While I cannot fully vouch for why, even very good players, do not opt for doubling and then defending, I can volunteer what I think are valid reasons for that decision:

1. Defending is almost always more difficult than declaring, especially against suit contracts where the opening lead is often a blind choice.

2. A winning partnership wants to encourage partner into the bidding, especially against a weak NT opening where vulnerable games lurk more often than many suspect. A sure way to inhibit partner to do so is to double the opponents (which often signals or even demands partner to pass than it is to offer him an option, since after all, sometimes the better distribution the intervenor has (void in the bidder’s, LHO’s, trump suit), the more he might think you have 3+ or more trump tricks).

3. Also, such as this hand, South’s 6 card club suit, might serve as the basis for an easy 9 tricks, granted by catching partner with a lucky card or two.

4. While bridge is very much a partnership game, very competent and wily opponents are always looking to steal a hand or two and by doing their adversaries out of a vulnerable game for -300, is a worthwhile pickup.

5. Many big swings, both pro and con, hang on a tiny shred of just what side card or cards partner has, whether it is to increase a set or to score up a vulnerable game, and by being declarer it is a sure thing that top players realize just what to do, in a much easier way than it is to guess the early defense and to some degree be at the mercy of dame fortune on defense and therefore have significantly less control.

Perhaps my above scattered reasons do not carry the day with you, but in any event I think they represent the reasons high-level players have for their choice to play rather than to defend.

Thanks for bringing up a subject all bridge lovers (at least those like you, possessing much talent) should discuss among each other.
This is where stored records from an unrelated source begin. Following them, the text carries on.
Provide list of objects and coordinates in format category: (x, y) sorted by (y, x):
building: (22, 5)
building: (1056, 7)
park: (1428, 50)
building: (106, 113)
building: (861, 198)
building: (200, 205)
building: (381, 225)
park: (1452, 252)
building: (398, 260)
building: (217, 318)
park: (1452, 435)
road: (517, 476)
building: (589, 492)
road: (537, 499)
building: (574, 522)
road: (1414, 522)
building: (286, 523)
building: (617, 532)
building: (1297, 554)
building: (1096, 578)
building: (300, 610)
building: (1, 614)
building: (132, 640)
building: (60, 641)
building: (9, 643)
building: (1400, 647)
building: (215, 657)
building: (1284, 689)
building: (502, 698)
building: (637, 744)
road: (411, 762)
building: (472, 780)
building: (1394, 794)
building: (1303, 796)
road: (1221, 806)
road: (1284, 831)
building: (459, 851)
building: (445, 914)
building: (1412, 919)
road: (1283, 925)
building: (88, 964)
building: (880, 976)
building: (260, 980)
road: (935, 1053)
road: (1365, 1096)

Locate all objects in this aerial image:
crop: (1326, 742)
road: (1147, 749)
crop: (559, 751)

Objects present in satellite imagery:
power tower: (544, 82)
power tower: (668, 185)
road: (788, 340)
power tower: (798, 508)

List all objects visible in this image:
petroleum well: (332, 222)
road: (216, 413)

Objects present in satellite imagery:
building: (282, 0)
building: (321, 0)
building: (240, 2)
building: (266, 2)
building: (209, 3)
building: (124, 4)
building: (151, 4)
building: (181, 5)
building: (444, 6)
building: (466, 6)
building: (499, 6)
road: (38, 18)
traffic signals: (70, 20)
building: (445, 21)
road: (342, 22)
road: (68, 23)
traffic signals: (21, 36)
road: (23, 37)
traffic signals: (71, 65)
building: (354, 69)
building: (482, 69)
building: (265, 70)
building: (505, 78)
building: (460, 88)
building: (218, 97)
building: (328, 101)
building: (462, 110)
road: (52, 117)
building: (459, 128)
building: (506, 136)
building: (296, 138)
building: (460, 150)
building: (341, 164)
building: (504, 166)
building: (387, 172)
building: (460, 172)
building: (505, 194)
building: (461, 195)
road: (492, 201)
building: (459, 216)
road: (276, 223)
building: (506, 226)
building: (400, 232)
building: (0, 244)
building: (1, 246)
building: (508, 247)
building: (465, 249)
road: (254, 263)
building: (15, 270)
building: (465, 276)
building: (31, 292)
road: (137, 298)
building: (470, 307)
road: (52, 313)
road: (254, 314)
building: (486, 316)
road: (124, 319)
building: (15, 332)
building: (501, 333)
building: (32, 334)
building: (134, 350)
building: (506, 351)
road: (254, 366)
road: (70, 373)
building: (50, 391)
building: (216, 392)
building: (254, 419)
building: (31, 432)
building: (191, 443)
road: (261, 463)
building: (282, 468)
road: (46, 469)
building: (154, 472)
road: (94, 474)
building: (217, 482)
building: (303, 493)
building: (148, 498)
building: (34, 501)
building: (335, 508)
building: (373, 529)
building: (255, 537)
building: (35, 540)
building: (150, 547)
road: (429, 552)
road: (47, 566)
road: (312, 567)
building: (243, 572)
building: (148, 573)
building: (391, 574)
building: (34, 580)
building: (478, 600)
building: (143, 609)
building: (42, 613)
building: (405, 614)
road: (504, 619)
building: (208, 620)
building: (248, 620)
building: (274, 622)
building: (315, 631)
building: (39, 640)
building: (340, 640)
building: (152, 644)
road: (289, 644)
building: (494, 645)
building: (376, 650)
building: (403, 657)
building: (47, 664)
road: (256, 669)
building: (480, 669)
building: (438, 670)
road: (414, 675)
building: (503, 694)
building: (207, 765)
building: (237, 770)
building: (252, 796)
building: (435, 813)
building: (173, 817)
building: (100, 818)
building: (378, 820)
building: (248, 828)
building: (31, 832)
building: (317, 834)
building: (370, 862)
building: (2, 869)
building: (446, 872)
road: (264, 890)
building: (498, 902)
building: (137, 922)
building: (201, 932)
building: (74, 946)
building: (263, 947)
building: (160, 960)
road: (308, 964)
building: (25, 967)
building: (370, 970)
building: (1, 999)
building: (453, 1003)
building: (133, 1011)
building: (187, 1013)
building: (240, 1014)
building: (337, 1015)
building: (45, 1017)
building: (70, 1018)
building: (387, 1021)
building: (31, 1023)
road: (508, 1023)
Bobby WolffNovember 9th, 2012 at 4:28 pm

Hi Clarksburg,

Sometimes the meanings of doubles are troubles.

However, with today’s BWTA, a double of 2 diamonds is definitely for penalties and not just showing cards. Card showing doubles usually (perhaps 80%+) revolve themselves with doubles after the opponents have shown a trump fit between them. The remaining 20%-
are usually (perhaps always) conventional types such as 1C, pass, 1D, 1S, double by the opening bidder showing 4 hearts (done so because of frequency of occurrence as opposed to having the less likely penalty double of 1 spade).

While penalty doubles are hardly ever a mandatory demand to being left in, the double in today’s hand is not even close to qualifying.

As mentioned, one requirement to choose to make a penalty double is to not mind standing for a double, once one’s LHO takes a preference for his partner’s 1st suit and now partner doubles.

I could mention a little more about this situation but I’ll leave it with better to let the opponents off the hook than to adopt a hard line and double too often, causing one’s partnership to become shaky with sometimes very good, but also often very poor results.

Cutting to the chase would be akin to encouraging both partner’s to devote time to understanding the logic and therefore the language of bridge, so that their wave length blends, enabling them to be able to communicate satisfactorily.

Getting to the point of 100% compatibility is unrealistic, but 75% is good enough, making the exercise well worthwhile.

Iain ClimieNovember 9th, 2012 at 6:13 pm

Many thanks for the good list of reasons, which made me think of one more. 3NT is the game contract which is most often let through, especially when the defensive assets are mostly in one hand.